## [Instruction]
Each line holding the word "ЕЛЕГАНТЕН" must appear in the answer, copied from the entries.

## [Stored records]
Content starts

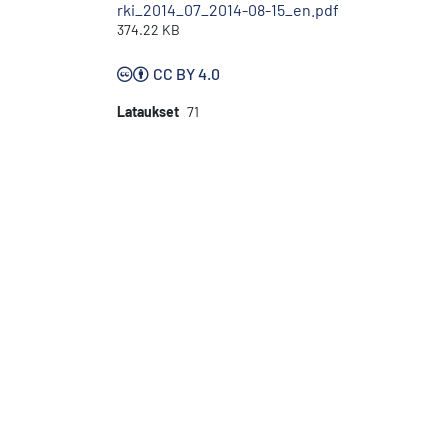
rki_2014_07_2014-08-15_en.pdf
374.22 KB
CC BY 4.0
Lataukset
71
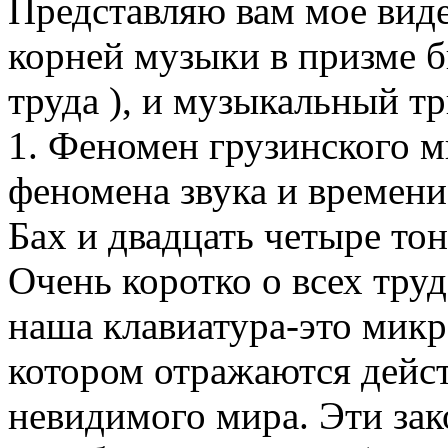
Представляю вам мое вид
корней музыки в призме б
труда ), и музыкальный тр
1. Феномен грузинского м
феномена звука и времени
Бах и двадцать четыре то
Очень коротко о всех труд
наша клавиатура-это микр
котором отражаются дейс
невидимого мира. Эти зак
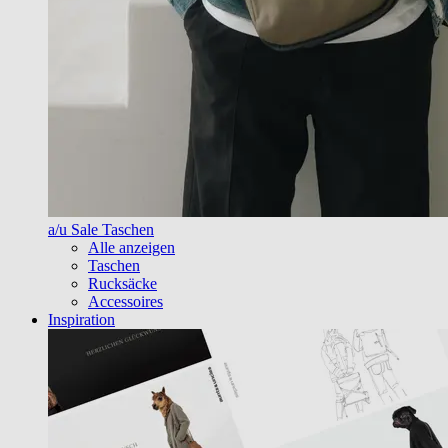
a/u Sale Taschen
Alle anzeigen
Taschen
Rucksäcke
Accessoires
Inspiration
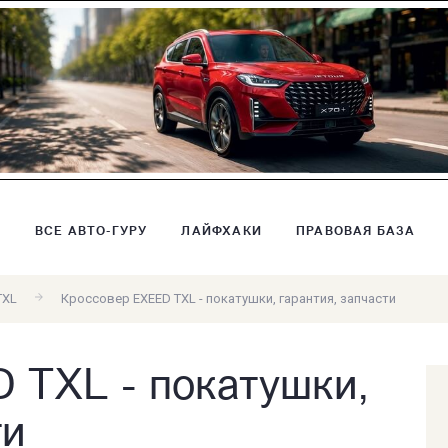
В
ВСЕ АВТО-ГУРУ
ЛАЙФХАКИ
ПРАВОВАЯ БАЗА
TXL
Кроссовер EXEED TXL - покатушки, гарантия, запчасти
 TXL - покатушки,
ти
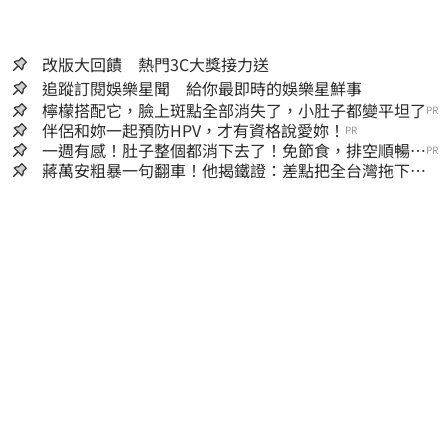
改版大回饋 熱門3C大獎接力送
追蹤訂閱娛樂星聞 給你最即時的娛樂星鮮事
檸檬搭配它，臉上斑點全部消失了，小肚子都變平坦了
PR
伴侶和妳一起預防HPV，才有資格說愛妳！
PR
一週有感！肚子整個都消下去了！免節食，排空順暢就
PR
夠
蔣萬安粗暴一句翻車！他揭鐵證：差點把全台灣拖下水
哪時道歉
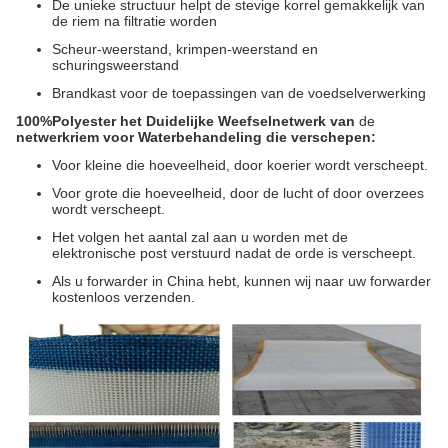
De unieke structuur helpt de stevige korrel gemakkelijk van
de riem na filtratie worden
Scheur-weerstand, krimpen-weerstand en
schuringsweerstand
Brandkast voor de toepassingen van de voedselverwerking
100%Polyester het Duidelijke Weefselnetwerk van
de
netwerkriem voor Waterbehandeling die
verschepen:
Voor kleine die hoeveelheid, door koerier wordt verscheept.
Voor grote die hoeveelheid, door de lucht of door overzees
wordt verscheept.
Het volgen het aantal zal aan u worden met de
elektronische post verstuurd nadat de orde is verscheept.
Als u forwarder in China hebt, kunnen wij naar uw forwarder
kostenloos verzenden.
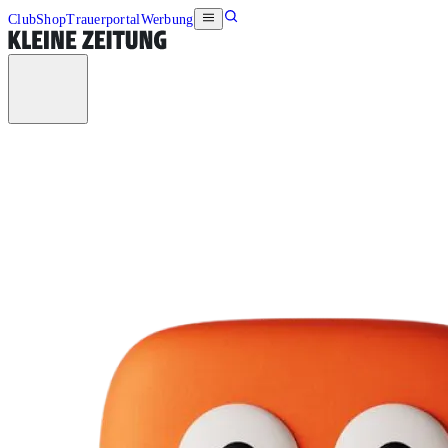
Club
Shop
Trauerportal
Werbung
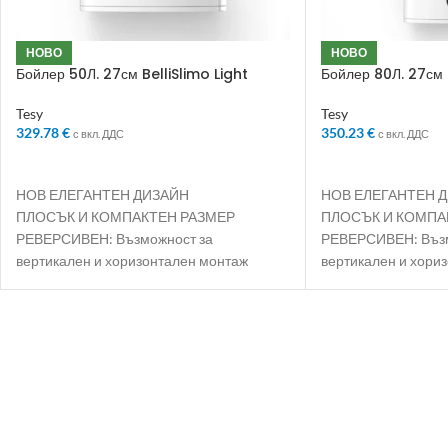
НОВО
НОВО
Бойлер 50Л. 27см BelliSlimo Light
Бойлер 80Л. 27см B
Tesy
Tesy
329.78
€
350.23
€
с вкл. ДДС
с вкл. ДДС
ДОБАВЯНЕ В КОЛИЧКАТА
ДОБАВЯНЕ В КО
НОВ ЕЛЕГАНТЕН ДИЗАЙН
НОВ ЕЛЕГАНТЕН 
ПЛОСЪК И КОМПАКТЕН РАЗМЕР
ПЛОСЪК И КОМПА
РЕВЕРСИВЕН: Възможност за
РЕВЕРСИВЕН: Възм
вертикален и хоризонтален монтаж
вертикален и хори
ECO SMART РЕЖИМ: Интелигентен и
ECO SMART РЕЖИМ:
самообучаващ се режим, който
самообучаващ се р
осигурява седмично до 18% пестене на
осигурява седмичн
енергия
енергия
ЕНЕРГИЕН КЛАС B: Най-висок клас
ЕНЕРГИЕН КЛАС B: 
категорията
категорията
ДВА ВОДОСЪДЪРЖАТЕЛЯ
ДВА ВОДОСЪДЪР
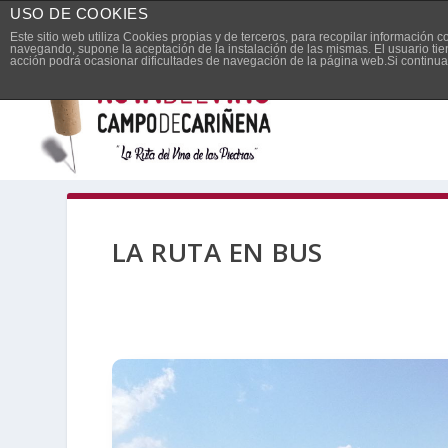
USO DE COOKIES
Español
Este sitio web utiliza Cookies propias y de terceros, para recopilar información 
navegando, supone la aceptación de la instalación de las mismas. El usuario tie
acción podrá ocasionar dificultades de navegación de la página web.Si contin
LA RUTA EN BUS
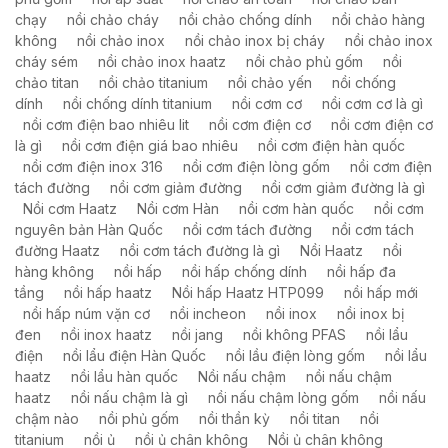
chạy
nồi chảo cháy
nồi chảo chống dính
nồi chảo hàng
không
nồi chảo inox
nồi chảo inox bị cháy
nồi chảo inox
cháy sém
nồi chảo inox haatz
nồi chảo phủ gốm
nồi
chảo titan
nồi chảo titanium
nồi chảo yến
nồi chống
dính
nồi chống dính titanium
nồi cơm cơ
nồi cơm cơ là gì
nồi cơm điện bao nhiêu lit
nồi cơm điện cơ
nồi cơm điện cơ
là gì
nồi cơm điện giá bao nhiêu
nồi cơm điện hàn quốc
nồi cơm điện inox 316
nồi cơm điện lòng gốm
nồi cơm điện
tách đường
nồi cơm giảm đường
nồi cơm giảm đường là gì
Nồi cơm Haatz
Nồi cơm Hàn
nồi cơm hàn quốc
nồi cơm
nguyên bản Hàn Quốc
nồi cơm tách đường
nồi cơm tách
đường Haatz
nồi cơm tách đường là gì
Nồi Haatz
nồi
hàng không
nồi hấp
nồi hấp chống dính
nồi hấp đa
tầng
nồi hấp haatz
Nồi hấp Haatz HTP099
nồi hấp mới
nồi hấp núm vặn cơ
nồi incheon
nồi inox
nồi inox bị
đen
nồi inox haatz
nồi jang
nồi không PFAS
nồi lẩu
điện
nồi lẩu điện Hàn Quốc
nồi lầu điện lòng gốm
nồi lẩu
haatz
nồi lẩu hàn quốc
Nồi nấu chậm
nồi nấu chậm
haatz
nồi nấu chậm là gì
nồi nấu chậm lòng gốm
nồi nấu
chậm nào
nồi phủ gốm
nồi thần kỳ
nồi titan
nồi
titanium
nồi ủ
nồi ủ chân không
Nồi ủ chân không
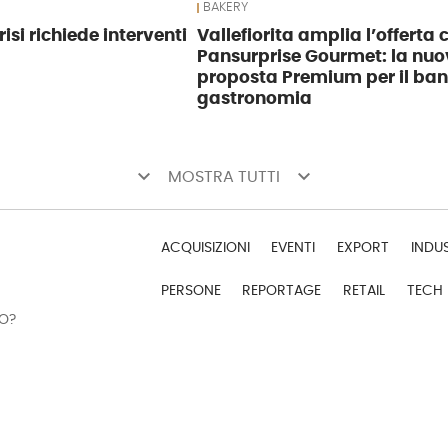
BAKERY
risi richiede interventi
Vallefiorita amplia l’offerta 
Pansurprise Gourmet: la nu
proposta Premium per il ba
gastronomia
keyboard_arrow_down
keyboard_arrow_down
MOSTRA TUTTI
ACQUISIZIONI
EVENTI
EXPORT
INDU
PERSONE
REPORTAGE
RETAIL
TECH
DO?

Content ends

## [Exercise solution]
НОВ ЕЛЕГАНТЕН ДИЗАЙН
НОВ ЕЛЕГАНТЕН 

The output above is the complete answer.